1. Gross profit margin steady despite the sales drop
That Macy’s, which reported a 23% increase in profit thanks to cost cuts, was able to keep its gross profit at 39.2% of sales, suggests that it was able to keep a handle on markdowns.
2. No sign of excess inventory buildup
Macy’s inventory was up 1% at the end the quarter, but it said it expects comparable sales to be up 1.8%-2.8% this holiday quarter, lowering the odds of the retailer having to dump unsold merchandise at big margin-depleting discounts at the end of the season.
3. Macy’s “buy-online/pick up in store” is available at all of its stores this holiday season, while Kohl’s only has it at a fraction of their stores. Macy’s also uses its stores to ship product to fill online orders, something Kohl’s and Penney are getting started on.

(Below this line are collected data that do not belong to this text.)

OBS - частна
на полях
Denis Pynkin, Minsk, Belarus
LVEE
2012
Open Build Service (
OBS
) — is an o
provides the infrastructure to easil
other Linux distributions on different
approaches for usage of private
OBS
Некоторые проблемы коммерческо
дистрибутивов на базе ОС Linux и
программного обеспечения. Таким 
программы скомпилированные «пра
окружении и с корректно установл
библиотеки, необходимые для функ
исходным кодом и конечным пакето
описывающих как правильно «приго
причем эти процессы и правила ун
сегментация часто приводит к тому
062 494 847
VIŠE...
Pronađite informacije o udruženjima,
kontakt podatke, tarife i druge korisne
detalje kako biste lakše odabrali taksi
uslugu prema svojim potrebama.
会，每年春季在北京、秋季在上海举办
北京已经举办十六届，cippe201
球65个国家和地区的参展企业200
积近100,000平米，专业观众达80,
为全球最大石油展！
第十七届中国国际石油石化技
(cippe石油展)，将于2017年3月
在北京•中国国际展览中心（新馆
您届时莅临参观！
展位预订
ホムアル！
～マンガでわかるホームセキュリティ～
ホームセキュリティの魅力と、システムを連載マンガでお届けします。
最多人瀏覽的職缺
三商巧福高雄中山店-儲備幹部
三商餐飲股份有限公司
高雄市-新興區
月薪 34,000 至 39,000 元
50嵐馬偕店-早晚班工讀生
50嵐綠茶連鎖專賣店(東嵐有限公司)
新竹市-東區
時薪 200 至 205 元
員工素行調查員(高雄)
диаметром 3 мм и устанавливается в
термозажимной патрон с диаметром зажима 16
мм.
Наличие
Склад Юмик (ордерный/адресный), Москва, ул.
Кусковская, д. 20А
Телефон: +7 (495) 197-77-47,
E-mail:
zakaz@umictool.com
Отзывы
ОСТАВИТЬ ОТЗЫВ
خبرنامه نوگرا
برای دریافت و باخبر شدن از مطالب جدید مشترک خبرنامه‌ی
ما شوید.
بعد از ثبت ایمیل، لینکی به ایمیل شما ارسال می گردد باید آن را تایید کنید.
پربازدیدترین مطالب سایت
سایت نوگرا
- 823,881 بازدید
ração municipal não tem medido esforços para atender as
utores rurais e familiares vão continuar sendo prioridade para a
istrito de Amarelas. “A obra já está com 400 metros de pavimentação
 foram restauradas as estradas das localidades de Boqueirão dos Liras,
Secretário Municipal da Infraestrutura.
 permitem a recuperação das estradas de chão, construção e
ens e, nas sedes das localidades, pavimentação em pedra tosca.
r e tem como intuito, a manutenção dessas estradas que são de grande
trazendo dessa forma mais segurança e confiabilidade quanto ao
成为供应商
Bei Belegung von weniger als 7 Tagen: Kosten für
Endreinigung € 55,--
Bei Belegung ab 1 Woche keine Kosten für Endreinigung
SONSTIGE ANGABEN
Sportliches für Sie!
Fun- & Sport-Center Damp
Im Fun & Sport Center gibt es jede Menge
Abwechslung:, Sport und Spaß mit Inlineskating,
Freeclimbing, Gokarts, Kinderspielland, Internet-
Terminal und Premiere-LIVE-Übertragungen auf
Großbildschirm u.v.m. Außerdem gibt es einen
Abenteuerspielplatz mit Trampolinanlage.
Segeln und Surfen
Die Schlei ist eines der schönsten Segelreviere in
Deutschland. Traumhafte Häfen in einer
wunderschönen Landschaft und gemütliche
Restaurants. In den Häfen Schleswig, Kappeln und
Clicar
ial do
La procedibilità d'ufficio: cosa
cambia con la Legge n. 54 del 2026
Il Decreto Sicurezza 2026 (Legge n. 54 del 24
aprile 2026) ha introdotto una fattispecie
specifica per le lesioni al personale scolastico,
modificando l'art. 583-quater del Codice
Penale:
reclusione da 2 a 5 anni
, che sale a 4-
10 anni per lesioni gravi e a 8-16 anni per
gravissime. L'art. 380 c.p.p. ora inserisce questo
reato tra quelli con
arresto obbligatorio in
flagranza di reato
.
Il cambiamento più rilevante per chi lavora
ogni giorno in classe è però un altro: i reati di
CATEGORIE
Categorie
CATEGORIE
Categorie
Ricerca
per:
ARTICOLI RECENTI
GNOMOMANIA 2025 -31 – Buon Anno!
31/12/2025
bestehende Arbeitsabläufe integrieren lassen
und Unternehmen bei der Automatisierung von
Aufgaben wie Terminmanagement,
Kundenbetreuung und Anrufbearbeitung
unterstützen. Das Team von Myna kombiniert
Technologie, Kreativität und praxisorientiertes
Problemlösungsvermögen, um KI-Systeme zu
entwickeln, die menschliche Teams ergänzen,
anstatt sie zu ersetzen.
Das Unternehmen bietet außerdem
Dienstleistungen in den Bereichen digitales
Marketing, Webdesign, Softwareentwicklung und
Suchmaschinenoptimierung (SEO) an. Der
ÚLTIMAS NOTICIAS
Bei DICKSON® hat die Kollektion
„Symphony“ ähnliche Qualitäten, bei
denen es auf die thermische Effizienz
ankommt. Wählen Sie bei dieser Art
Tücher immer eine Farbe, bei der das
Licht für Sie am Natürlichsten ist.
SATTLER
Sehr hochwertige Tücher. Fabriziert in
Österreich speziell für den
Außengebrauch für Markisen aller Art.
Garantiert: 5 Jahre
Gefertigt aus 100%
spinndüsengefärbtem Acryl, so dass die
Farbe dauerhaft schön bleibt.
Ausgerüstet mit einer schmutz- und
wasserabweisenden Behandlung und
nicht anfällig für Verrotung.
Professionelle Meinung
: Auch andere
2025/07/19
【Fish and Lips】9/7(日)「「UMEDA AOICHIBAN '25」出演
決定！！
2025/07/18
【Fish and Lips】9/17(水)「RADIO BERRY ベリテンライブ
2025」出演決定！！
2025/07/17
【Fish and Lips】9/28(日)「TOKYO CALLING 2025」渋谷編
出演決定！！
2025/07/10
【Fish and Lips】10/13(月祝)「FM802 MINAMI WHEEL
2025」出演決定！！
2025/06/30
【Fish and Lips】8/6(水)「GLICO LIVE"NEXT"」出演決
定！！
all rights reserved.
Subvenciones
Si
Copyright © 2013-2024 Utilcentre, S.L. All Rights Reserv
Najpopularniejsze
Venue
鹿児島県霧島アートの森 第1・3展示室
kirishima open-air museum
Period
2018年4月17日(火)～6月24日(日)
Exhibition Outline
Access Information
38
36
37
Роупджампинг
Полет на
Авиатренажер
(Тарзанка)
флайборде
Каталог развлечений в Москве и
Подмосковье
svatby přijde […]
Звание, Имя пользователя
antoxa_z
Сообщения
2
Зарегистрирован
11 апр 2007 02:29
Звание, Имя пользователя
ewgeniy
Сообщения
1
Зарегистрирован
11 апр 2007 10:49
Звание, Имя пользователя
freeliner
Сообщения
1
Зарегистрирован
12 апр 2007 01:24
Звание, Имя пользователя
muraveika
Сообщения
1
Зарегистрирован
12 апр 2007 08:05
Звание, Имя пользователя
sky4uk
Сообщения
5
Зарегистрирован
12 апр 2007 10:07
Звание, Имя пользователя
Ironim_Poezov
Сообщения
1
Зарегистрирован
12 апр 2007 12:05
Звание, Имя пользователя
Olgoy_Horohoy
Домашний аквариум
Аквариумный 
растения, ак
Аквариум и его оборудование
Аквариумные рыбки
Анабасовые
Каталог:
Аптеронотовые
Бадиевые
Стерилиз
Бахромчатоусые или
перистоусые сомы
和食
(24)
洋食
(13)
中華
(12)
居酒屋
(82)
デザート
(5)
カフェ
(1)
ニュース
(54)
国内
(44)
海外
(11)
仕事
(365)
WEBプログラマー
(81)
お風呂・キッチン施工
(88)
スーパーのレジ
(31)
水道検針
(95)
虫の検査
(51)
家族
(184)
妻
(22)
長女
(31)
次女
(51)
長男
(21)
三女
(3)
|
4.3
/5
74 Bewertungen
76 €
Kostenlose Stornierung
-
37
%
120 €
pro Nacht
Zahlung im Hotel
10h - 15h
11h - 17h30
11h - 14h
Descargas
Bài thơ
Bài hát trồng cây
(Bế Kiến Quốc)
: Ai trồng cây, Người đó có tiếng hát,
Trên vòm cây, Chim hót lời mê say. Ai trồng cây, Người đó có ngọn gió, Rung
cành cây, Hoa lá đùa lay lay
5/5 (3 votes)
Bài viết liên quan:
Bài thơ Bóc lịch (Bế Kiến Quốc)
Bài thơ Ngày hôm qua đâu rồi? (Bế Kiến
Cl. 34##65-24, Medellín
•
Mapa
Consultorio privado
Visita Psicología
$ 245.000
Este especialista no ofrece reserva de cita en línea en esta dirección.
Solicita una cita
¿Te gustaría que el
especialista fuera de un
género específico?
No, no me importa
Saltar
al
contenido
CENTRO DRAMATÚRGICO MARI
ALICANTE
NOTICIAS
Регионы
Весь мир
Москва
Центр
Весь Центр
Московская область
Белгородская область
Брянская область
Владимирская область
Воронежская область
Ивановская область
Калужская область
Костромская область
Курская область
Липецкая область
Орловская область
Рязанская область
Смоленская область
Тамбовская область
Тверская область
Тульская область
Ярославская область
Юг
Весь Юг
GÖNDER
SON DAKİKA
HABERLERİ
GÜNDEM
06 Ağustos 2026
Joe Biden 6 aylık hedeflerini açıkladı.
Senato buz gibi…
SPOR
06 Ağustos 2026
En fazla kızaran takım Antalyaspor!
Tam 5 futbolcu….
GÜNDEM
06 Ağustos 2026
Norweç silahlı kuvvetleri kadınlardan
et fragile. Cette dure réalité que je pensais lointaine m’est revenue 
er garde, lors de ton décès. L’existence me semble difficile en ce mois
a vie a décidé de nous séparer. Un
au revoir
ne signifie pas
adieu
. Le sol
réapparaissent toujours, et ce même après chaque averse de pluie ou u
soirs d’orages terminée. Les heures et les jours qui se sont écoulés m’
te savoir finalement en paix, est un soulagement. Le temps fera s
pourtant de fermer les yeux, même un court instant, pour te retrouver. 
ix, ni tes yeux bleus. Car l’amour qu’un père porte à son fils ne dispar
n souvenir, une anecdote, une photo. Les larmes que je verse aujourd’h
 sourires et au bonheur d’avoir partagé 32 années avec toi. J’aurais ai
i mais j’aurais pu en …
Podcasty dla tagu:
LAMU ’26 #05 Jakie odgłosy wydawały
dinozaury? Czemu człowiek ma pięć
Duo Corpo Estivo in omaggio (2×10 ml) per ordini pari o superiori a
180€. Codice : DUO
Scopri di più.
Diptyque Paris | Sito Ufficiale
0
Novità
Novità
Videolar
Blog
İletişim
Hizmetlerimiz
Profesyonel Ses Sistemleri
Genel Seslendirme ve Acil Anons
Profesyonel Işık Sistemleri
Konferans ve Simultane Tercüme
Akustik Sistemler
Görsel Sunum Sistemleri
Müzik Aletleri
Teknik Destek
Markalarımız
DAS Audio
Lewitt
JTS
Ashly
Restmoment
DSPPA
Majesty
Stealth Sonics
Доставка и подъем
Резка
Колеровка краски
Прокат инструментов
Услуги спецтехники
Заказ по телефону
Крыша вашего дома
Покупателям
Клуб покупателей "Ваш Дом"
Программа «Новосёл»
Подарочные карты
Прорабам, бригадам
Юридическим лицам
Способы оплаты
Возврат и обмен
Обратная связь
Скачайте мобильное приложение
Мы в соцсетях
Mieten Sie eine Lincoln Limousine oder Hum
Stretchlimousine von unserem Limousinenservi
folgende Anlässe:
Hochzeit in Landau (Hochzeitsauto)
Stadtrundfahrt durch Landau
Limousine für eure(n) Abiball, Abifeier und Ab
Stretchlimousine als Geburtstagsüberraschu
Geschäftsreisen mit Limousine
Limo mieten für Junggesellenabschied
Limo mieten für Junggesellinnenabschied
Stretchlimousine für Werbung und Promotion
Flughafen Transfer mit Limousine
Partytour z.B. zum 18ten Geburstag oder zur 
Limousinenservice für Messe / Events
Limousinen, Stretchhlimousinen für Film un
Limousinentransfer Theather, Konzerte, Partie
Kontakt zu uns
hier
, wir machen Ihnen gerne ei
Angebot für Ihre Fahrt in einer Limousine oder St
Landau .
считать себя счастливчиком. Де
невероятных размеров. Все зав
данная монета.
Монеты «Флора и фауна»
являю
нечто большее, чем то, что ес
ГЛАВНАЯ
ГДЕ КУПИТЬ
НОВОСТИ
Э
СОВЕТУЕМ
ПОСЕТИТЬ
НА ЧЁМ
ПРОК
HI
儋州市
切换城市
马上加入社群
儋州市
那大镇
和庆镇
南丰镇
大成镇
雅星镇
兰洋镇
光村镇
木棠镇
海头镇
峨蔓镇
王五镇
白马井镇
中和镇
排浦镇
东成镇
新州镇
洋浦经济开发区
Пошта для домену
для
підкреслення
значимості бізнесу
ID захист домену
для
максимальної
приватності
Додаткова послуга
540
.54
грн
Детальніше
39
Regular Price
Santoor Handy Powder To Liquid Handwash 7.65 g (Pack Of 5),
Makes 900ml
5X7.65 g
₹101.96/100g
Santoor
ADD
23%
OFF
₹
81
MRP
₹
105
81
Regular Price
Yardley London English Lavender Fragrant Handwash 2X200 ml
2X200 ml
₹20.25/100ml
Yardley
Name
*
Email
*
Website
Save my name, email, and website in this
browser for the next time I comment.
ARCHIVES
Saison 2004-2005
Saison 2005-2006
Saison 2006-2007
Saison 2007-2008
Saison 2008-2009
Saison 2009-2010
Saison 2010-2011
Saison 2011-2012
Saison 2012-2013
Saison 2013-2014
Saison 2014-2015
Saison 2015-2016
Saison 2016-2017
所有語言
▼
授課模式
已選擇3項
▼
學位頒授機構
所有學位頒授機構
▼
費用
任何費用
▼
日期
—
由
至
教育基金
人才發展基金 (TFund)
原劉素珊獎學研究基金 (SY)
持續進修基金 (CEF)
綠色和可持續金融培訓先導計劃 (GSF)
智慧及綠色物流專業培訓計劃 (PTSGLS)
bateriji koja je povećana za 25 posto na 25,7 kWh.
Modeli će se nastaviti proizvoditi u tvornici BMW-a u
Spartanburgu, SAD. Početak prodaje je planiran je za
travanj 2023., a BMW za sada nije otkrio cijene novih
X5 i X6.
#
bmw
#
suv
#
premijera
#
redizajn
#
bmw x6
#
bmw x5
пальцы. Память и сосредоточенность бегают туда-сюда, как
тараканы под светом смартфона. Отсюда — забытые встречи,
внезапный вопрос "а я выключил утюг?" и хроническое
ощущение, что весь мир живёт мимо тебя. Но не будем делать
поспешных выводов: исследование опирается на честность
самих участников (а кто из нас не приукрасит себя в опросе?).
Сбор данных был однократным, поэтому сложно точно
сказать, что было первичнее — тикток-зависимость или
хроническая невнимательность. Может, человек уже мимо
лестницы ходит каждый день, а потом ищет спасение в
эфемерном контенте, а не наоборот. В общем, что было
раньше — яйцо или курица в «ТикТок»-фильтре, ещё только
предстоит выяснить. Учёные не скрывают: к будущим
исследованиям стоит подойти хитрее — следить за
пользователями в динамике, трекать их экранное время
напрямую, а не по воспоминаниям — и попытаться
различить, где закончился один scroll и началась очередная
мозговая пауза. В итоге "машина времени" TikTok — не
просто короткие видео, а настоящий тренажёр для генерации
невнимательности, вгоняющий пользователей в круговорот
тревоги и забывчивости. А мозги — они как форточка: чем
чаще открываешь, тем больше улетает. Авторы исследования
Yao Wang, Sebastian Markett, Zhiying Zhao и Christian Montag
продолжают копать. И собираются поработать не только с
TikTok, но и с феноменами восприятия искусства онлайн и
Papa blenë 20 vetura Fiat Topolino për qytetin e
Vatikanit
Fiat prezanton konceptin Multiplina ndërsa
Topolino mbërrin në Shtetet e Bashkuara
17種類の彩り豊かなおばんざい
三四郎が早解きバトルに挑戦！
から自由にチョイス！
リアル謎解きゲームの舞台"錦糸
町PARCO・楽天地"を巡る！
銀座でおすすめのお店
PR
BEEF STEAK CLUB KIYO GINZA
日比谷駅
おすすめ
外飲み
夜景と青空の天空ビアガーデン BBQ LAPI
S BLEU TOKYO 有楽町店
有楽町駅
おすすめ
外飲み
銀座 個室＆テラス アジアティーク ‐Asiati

“Buy online/pickup in store has the potential of driving lots of last-minute gift purchasing, as convenience becomes so important to our busy shoppers,” Chief Financial Officer Karen Hoguet told Wall Street analysts on a conference call to discuss the results.
4. Some of the strongest categories during the quarter ended Nov. 1 were handbags, fragrances and activewear (athleisure included), key gift categories during the Christmas season.
5. The economy is being more co-operative.
“We also see positive factors in the economy: lower gas prices, lower unemployment and health financial markets…” said Hoguet (see below for rest of quote)
BUT, lest we let Macy’s off the hook too easily, a couple of reasons to be cautious:
1. People are spending what they have on other items.
Here is the rest of that Hoguet quote from point 5: “We are, however, balancing these factors with the reality of the recent trend caused in part by customers spending more of their disposable dollars on categories we don’t sell, like cars, healthcare, electronics, and home improvement.”
2. And stating the obvious, Hoguet thinks it will be a tough season: “We do expect the competition to be fierce.”